- Warner on his 311.9 mph speed record motorcycle (2011)
- Born: February 11, 1969 Little Falls, New York
- Died: July 14, 2013 (aged 44)
- Cause of death: Motorcycle accident
- Education: Marine biology, chemistry. University of Tampa
- Occupation: Tropical fish farmer
- Known for: Motorcycle land speed record

= Bill Warner (motorcyclist) =

American motorcycle racer

William Walter "Bill" Warner (February 11, 1969 - July 14, 2013) was an American motorcycle racer who set a land speed record on a conventional motorcycle in 2011. He was killed in a motorcycle racing crash in 2013.

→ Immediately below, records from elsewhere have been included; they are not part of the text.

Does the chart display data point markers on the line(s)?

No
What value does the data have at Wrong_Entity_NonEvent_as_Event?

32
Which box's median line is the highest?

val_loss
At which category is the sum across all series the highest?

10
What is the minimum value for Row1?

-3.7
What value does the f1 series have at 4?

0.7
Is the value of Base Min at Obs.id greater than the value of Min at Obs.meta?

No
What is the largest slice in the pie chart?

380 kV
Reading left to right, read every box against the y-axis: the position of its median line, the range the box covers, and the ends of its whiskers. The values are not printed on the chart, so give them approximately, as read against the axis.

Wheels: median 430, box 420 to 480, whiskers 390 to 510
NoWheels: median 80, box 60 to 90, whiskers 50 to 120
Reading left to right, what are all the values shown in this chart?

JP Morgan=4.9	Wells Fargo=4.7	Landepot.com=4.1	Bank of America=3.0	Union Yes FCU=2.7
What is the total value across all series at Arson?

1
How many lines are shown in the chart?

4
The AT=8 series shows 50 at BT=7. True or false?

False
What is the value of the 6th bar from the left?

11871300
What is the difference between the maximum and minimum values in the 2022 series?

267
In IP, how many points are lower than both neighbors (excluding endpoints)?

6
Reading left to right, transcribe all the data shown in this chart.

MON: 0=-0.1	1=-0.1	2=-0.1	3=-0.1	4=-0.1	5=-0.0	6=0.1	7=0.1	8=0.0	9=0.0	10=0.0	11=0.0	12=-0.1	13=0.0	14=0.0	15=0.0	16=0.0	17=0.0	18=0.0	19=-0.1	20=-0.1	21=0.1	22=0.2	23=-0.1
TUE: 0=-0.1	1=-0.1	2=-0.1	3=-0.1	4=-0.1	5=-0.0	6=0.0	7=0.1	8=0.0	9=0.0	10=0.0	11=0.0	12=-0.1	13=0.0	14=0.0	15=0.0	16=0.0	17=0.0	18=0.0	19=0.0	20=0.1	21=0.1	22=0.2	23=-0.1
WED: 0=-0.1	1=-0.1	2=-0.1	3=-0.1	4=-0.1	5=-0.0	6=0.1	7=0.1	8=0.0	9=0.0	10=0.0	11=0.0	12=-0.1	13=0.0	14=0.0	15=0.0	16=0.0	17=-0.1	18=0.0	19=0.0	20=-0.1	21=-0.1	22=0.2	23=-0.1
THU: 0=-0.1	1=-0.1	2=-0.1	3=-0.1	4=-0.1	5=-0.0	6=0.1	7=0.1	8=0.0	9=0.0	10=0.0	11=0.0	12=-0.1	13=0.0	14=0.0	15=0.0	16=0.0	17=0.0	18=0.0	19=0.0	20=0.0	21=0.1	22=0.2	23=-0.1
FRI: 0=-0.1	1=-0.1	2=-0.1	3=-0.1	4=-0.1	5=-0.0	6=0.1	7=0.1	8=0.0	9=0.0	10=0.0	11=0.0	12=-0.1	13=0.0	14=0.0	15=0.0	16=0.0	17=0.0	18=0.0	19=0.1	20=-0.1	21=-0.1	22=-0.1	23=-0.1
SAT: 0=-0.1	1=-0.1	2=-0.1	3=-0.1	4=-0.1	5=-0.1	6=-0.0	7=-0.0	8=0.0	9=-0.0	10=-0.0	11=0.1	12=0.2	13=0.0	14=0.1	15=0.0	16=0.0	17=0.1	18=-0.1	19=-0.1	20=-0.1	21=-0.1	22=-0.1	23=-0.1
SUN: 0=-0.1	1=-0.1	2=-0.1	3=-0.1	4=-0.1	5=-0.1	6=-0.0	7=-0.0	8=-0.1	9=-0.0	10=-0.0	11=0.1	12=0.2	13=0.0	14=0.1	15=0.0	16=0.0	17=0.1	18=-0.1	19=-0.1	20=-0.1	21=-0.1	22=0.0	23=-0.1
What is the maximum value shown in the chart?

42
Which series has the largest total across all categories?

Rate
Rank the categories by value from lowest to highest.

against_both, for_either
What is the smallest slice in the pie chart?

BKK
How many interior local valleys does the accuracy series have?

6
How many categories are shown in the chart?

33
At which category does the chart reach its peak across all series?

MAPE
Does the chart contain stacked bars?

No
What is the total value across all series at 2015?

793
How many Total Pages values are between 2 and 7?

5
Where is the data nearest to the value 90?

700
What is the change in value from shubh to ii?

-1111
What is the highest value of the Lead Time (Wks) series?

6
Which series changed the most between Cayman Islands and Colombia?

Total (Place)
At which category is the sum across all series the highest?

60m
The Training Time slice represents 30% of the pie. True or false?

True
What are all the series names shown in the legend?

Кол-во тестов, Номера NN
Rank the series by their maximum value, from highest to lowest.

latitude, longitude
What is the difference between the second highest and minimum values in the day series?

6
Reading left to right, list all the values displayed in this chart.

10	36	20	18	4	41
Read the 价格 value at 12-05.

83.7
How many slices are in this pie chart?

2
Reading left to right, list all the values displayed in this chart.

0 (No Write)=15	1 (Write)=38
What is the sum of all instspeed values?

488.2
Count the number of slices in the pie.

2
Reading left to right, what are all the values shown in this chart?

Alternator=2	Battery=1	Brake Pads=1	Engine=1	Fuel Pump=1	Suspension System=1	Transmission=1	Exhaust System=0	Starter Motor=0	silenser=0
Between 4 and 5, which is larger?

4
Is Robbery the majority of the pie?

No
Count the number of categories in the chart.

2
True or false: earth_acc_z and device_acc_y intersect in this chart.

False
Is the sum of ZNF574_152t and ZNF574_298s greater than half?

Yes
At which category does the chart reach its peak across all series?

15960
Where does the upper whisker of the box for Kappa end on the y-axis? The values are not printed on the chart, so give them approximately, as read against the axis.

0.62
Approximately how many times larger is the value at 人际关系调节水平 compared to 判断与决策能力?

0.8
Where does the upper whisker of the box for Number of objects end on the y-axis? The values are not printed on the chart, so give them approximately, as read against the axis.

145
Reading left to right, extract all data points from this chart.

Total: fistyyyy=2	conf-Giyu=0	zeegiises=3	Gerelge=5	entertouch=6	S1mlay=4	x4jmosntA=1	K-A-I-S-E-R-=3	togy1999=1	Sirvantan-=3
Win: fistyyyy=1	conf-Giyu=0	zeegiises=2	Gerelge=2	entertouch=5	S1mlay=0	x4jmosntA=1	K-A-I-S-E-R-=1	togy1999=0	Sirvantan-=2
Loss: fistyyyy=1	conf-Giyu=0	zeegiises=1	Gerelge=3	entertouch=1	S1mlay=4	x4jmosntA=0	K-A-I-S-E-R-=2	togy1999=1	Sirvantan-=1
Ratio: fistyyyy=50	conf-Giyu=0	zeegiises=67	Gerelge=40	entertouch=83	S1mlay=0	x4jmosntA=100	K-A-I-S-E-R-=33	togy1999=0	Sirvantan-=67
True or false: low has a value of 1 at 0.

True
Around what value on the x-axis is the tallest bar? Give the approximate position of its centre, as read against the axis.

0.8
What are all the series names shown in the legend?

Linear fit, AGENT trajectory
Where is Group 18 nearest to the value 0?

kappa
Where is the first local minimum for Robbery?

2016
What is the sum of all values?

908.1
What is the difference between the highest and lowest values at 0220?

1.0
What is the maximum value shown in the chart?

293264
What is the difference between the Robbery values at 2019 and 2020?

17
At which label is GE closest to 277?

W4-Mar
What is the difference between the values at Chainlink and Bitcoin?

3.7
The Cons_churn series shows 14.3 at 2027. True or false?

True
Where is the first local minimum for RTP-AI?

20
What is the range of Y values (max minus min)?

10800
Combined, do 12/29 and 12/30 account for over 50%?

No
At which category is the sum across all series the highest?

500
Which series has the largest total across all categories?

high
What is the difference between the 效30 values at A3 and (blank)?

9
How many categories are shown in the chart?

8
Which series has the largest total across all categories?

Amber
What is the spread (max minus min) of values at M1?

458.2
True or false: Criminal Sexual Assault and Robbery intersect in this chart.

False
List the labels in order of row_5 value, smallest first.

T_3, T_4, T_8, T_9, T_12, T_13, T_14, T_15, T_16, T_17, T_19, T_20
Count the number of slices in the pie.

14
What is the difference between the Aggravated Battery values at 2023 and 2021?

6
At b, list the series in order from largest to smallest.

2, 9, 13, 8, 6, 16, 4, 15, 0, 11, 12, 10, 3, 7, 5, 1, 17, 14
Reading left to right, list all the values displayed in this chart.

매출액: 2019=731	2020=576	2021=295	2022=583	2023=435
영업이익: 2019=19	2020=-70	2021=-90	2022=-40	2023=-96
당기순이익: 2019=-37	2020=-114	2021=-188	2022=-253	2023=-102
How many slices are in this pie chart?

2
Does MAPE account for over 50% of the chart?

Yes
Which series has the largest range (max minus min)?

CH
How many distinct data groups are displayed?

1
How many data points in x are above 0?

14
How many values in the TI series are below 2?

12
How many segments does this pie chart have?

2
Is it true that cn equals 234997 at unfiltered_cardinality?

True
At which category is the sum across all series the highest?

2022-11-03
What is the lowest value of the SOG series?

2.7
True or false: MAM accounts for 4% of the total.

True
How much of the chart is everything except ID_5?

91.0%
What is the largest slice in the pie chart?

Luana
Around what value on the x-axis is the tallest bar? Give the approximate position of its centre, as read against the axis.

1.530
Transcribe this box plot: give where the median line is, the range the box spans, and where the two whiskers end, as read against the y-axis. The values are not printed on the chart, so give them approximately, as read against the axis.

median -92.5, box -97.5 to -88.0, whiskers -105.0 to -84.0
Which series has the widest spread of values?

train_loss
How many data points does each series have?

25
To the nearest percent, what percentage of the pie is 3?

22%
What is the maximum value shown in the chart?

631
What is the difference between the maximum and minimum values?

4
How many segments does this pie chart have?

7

Warner was born in Little Falls, New York. He studied marine biology and chemistry at the University of Tampa. Warner was a tropical fish farmer in Wimauma, Florida. On July 17, 2011, riding a highly modified turbocharged Suzuki Hayabusa, Warner set a new world motorcycle land speed record of 311.945 mph from a standing start to 1.5 miles at the Loring Timing Association's Land Speed Race, at the Loring Commerce Centre (the former Loring Air Force Base) in Limestone, Maine.

Bill Warner began land speed racing his unfaired, normally aspirated 1650 cc Yamaha V-max in March 2007, with a run in Maxton, North Carolina, which placed him in the East Coast Timing Association (ECTA) Maxton 200 MPH Club. He purchased an unfaired turbo Suzuki Hayabusa in 2008, and quickly set the fastest unfaired motorcycle records in land speed racing, eventually reaching 255 mph in 2010 at the Texas Mile. The same year, Warner built, with the consultation of Bonneville motorcycle racer Larry Forstall, a set of Modified-class fiberglass fairings for his Hayabusa. With this bodywork, plus sponsorship and managerial support from Walt Kudron, he set the Maxton track record on the standing mile at the ECTA meet in May 2010, going 272.374 mph. In addition to the Maxton track record, Warner holds track records at the Texas Mile at Goliad, Texas (278 mph), Loring (311 mph) and California's Mojave Air and Space Port (274.8 mph) land speed sanctions.

After going 278 mph in a mile on a Modified-class land speed motorcycle, Warner began building a new, Altered-class chassis, engine, and bodywork in order to attempt to break the 300 mph barrier on a conventional (rider-exposed) motorcycle. This undertaking was supported by many industry and personal sponsors, and absorbed all of Warner's time and energy. After breaking 300 on his first attempt in 2011, running 311.945 mph on a 1.5 mile track, Warner sought to break 300 mph in a single mile, after which he planned to retire from ultimate land speed racing, auction his racing motorcycle, and manage his own standing-mile land speed event in Houston, Texas.

On July 14, 2013, while attempting to break 300 mph in a single mile at the Loring Timing Association land speed meet, Warner lost control of his motorcycle at 285 mph. His motorcycle veered off the course and struck a 6" concrete landing light pedestal and he was thrown a great distance. Warner was conscious after the crash, but he was pronounced dead at Cary Medical Center in Caribou, Maine. He had achieved 296 mph in a mile at the event in less than optimal conditions. The cause of the accident is unclear, but investigators suspected mechanical or tire failure. He was survived by his parents, brother, and sister.